Go through the data and say how many lines include the string "خلال"; return only the figure.

::: Data shown :::

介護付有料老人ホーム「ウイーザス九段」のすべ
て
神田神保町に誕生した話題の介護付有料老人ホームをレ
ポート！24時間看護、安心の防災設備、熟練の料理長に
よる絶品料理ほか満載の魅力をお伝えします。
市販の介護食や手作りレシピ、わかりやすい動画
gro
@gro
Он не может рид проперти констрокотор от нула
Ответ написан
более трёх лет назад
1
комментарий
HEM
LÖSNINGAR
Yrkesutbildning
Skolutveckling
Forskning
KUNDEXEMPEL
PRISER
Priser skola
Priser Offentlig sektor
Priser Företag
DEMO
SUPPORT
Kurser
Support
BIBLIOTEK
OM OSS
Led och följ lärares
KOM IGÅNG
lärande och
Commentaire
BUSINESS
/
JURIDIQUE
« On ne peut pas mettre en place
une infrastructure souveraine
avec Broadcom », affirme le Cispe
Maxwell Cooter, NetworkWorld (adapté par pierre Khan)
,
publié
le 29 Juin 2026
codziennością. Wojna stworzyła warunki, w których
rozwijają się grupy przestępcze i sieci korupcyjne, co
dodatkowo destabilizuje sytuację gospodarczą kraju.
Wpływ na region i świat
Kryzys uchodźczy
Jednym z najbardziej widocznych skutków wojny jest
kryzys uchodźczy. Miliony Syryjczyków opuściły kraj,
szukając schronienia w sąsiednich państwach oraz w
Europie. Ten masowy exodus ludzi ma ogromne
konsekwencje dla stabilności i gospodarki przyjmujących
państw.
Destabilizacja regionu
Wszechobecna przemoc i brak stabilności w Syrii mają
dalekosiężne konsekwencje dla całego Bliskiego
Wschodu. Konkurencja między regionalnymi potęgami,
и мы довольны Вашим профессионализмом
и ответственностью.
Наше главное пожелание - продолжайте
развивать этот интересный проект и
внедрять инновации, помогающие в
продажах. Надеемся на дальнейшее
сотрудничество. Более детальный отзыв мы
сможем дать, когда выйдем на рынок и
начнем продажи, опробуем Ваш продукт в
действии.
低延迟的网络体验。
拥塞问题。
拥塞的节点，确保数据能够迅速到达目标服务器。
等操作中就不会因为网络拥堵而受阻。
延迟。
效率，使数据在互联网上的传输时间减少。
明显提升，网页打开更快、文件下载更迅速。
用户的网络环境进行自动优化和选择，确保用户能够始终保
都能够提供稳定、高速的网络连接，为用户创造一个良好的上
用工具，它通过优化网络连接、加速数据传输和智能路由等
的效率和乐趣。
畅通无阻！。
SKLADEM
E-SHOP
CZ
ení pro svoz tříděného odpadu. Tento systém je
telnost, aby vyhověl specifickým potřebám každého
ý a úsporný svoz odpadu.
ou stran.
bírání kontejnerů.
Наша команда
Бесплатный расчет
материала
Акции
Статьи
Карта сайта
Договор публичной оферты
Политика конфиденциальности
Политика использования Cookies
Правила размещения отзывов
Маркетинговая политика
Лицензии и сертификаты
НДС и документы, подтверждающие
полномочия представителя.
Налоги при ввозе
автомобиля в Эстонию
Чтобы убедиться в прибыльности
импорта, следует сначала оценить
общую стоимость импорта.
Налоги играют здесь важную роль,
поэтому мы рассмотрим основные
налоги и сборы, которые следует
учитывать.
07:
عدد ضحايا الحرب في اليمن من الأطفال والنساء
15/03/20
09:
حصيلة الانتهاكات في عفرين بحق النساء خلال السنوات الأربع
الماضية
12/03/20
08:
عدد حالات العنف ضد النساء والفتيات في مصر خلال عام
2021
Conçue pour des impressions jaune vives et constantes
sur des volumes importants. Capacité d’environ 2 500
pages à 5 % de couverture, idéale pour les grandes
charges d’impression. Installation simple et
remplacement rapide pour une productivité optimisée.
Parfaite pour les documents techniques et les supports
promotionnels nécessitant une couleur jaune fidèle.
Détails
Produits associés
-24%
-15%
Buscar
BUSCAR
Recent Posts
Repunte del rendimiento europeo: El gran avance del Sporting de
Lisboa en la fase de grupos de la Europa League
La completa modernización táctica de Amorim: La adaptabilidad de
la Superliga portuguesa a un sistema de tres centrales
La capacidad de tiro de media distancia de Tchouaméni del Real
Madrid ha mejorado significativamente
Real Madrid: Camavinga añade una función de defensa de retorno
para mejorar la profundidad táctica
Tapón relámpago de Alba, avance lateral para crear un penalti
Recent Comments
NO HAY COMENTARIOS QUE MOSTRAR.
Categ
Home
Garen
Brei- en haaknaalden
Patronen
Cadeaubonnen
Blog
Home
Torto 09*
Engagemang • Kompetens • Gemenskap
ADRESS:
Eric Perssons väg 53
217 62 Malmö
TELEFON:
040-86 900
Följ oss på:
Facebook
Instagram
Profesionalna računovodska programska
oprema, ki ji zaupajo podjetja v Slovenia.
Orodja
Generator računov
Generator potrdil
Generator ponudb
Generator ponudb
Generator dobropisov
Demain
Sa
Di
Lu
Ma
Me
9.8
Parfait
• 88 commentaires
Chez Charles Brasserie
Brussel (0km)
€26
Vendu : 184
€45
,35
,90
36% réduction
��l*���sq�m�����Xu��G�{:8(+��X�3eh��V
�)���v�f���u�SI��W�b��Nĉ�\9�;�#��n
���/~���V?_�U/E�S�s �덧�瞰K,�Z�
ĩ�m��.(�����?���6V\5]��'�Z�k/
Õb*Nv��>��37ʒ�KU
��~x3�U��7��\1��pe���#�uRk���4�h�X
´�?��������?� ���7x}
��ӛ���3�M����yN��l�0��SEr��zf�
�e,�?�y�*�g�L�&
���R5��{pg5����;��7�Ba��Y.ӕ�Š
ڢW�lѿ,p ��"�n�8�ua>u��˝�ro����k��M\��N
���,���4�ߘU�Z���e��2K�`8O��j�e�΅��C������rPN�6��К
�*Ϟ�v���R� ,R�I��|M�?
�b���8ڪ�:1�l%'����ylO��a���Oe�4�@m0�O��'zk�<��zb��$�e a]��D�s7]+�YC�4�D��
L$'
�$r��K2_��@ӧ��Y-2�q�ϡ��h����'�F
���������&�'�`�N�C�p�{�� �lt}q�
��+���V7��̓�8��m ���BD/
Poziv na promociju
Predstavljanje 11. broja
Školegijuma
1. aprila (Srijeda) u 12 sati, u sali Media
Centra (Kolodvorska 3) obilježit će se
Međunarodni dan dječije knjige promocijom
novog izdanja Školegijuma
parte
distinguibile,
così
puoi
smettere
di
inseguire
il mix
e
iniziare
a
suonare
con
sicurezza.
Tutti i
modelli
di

:::

_Exercise result_
2